Another popular genotyping platform, Illumina’s GoldenGate, is also supported by the genotypeR package. A/B coded data can be read in with read_in_illumina_GoldenGate, and a marker table can be created with illumina_Genoype_Table. This data can then be utilized in further genotypeR analysis.

test_data <- read_in_illumina_GoldenGate(tab_delimited_file="path_to_goldengate_file", flanking_region_length=50, chromosome=rep("chr2", length.out=length(552960)))

illumina_table <- illumina_Genoype_Table(tab_delimited_file="path_to_goldengate_file", flanking_region_length=50, chromosome=rep("chr2", length.out=length(552960)))

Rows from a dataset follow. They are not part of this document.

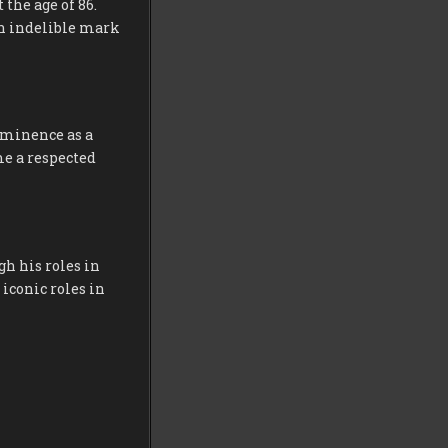
 the age of 86.
an indelible mark
rominence as a
me a respected
h his roles in
 iconic roles in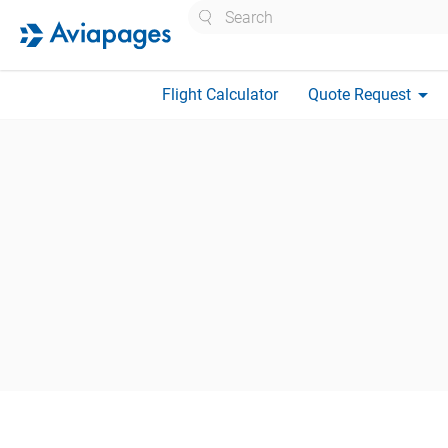
Search
arrow_drop_down
Flight Calculator
Quote Request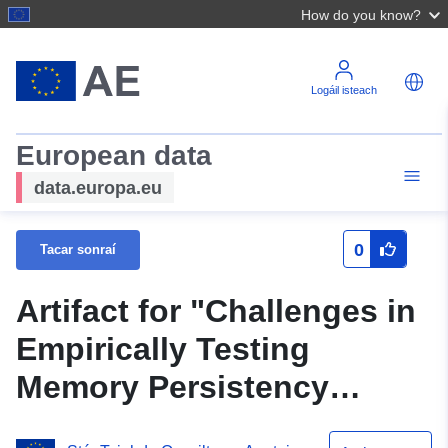
How do you know?
Logáil isteach
European data
data.europa.eu
0
Tacar sonraí
Artifact for "Challenges in
Empirically Testing
Memory Persistency
Models"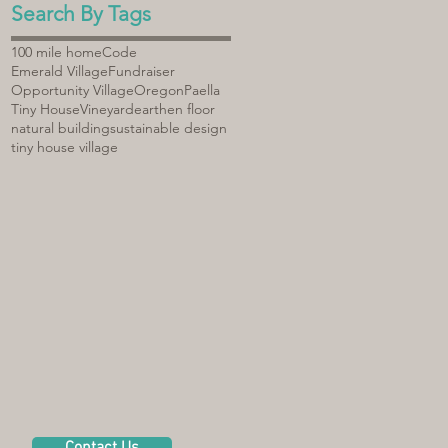
Search By Tags
100 mile home
Code
Emerald Village
Fundraiser
Opportunity Village
Oregon
Paella
Tiny House
Vineyard
earthen floor
natural building
sustainable design
tiny house village
Contact Us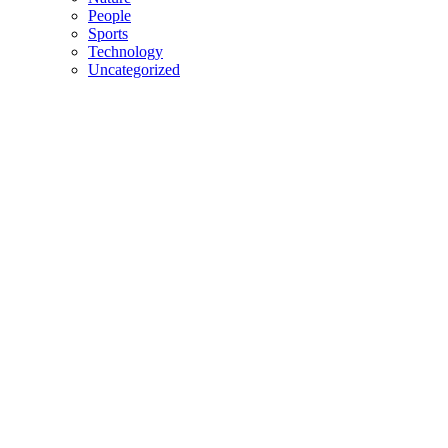
People
Sports
Technology
Uncategorized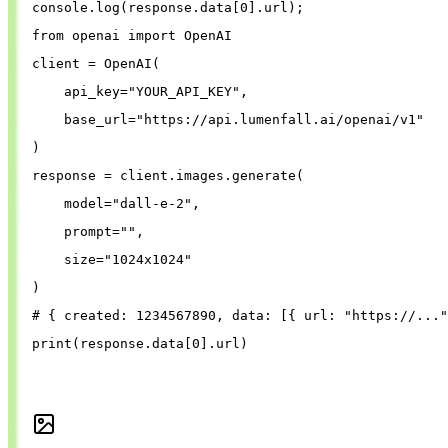
console
.
log
(
response
.
data
[
0
].
url
);
from
openai
import
OpenAI
client
=
OpenAI
(
api_key
=
"
YOUR_API_KEY
"
,
base_url
=
"
https://api.lumenfall.ai/openai/v1
"
)
response
=
client
.
images
.
generate
(
model
=
"
dall-e-2
"
,
prompt
=
""
,
size
=
"
1024x1024
"
)
# { created: 1234567890, data: [{ url: "https://..."
print
(
response
.
data
[
0
].
url
)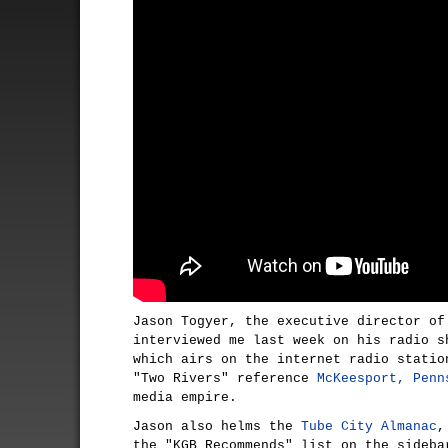
Jason Togyer, the executive director of
interviewed me last week on his radio s
which airs on the internet radio stati
"Two Rivers" reference
McKeesport, Penn
media empire.
Jason also helms the
Tube City Almanac
,
the "KGB Recommends" list on the sideba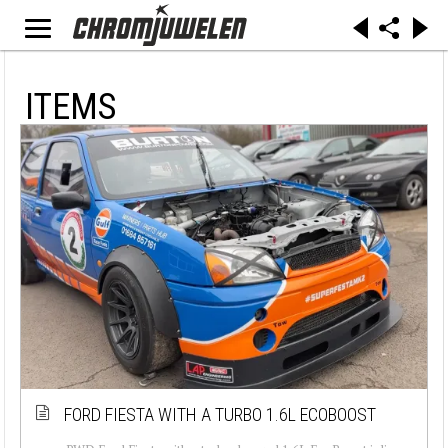
ITEMS
FORD FIESTA WITH A TURBO 1.6L ECOBOOST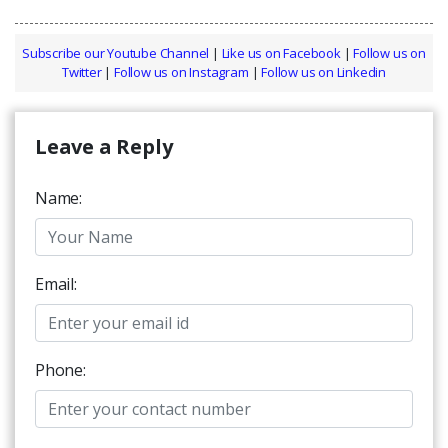
Subscribe our Youtube Channel
|
Like us on Facebook
|
Follow us on
Twitter
|
Follow us on Instagram
|
Follow us on Linkedin
Leave a Reply
Name:
Email:
Phone: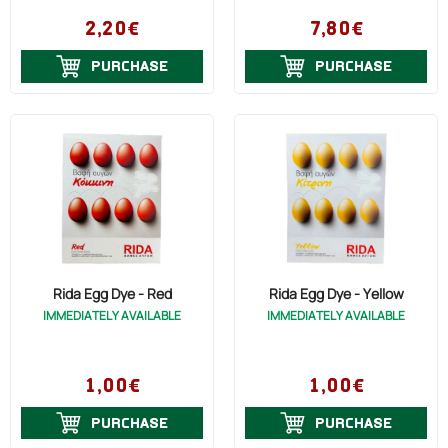
2,20€
7,80€
PURCHASE
PURCHASE
Rida Egg Dye - Red
Rida Egg Dye - Yellow
IMMEDIATELY AVAILABLE
IMMEDIATELY AVAILABLE
1,00€
1,00€
PURCHASE
PURCHASE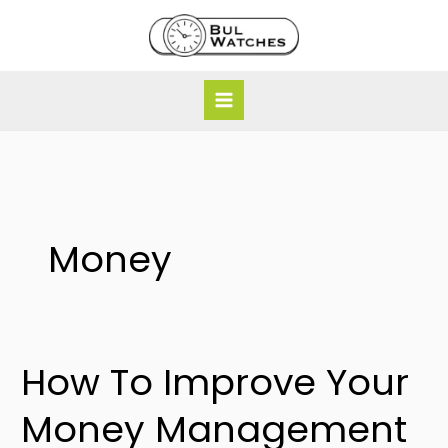
Skip
to
content
Money
How To Improve Your
How
To
Money Management
Improve
Your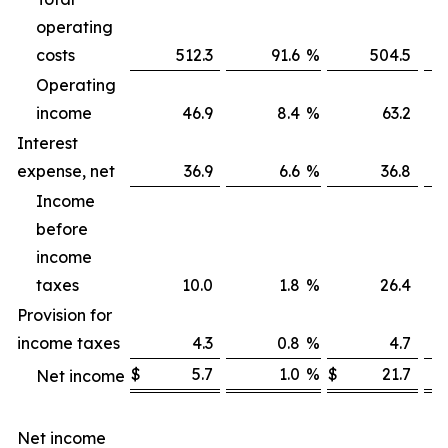
operating
costs
512.3
91.6
%
504.5
Operating
income
46.9
8.4
%
63.2
Interest
expense, net
36.9
6.6
%
36.8
Income
before
income
taxes
10.0
1.8
%
26.4
Provision for
income taxes
4.3
0.8
%
4.7
$
5.7
1.0
%
$
21.7
Net income
Net income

illumina_cross <- initialize_genotypeR_data(seq_data = test_data, genotype_table = illumina_table, output="warnings")

## accessor functions

genotypeR is written in the S4 Object Oriented style. As a result we have provided methods for both accessing slots, and to access slots

##accessor functions
impossible_genotype
genotypes
impossible_genotype
binary_genotypes
counted_crossovers

##replacement methods for:
genotypes
impossible_genotype
binary_genotypes
counted_crossovers

## Internal functions

genotypeR also provides functions that have not been described yet. CO will count crossovers per individual, and can be used for further QA/QC, or can be used for specific research questions.

library(doBy)
to_count_CO <- binary_genotypes(chr2)
counted_per_individuals <- lapply(splitBy(~SAMPLE_NAME+WELL, data=to_count_CO), CO)

grep_df_subset is used to subset a dataframe based on column names. sort_sequenom sorts a dataframe based on marker columns produced by genotypeR (i.e., with make_marker_names).

## Conclusion

genotypeR should be a useful package to facilitate a genotyping work flow for both natual and experimental genotyping results.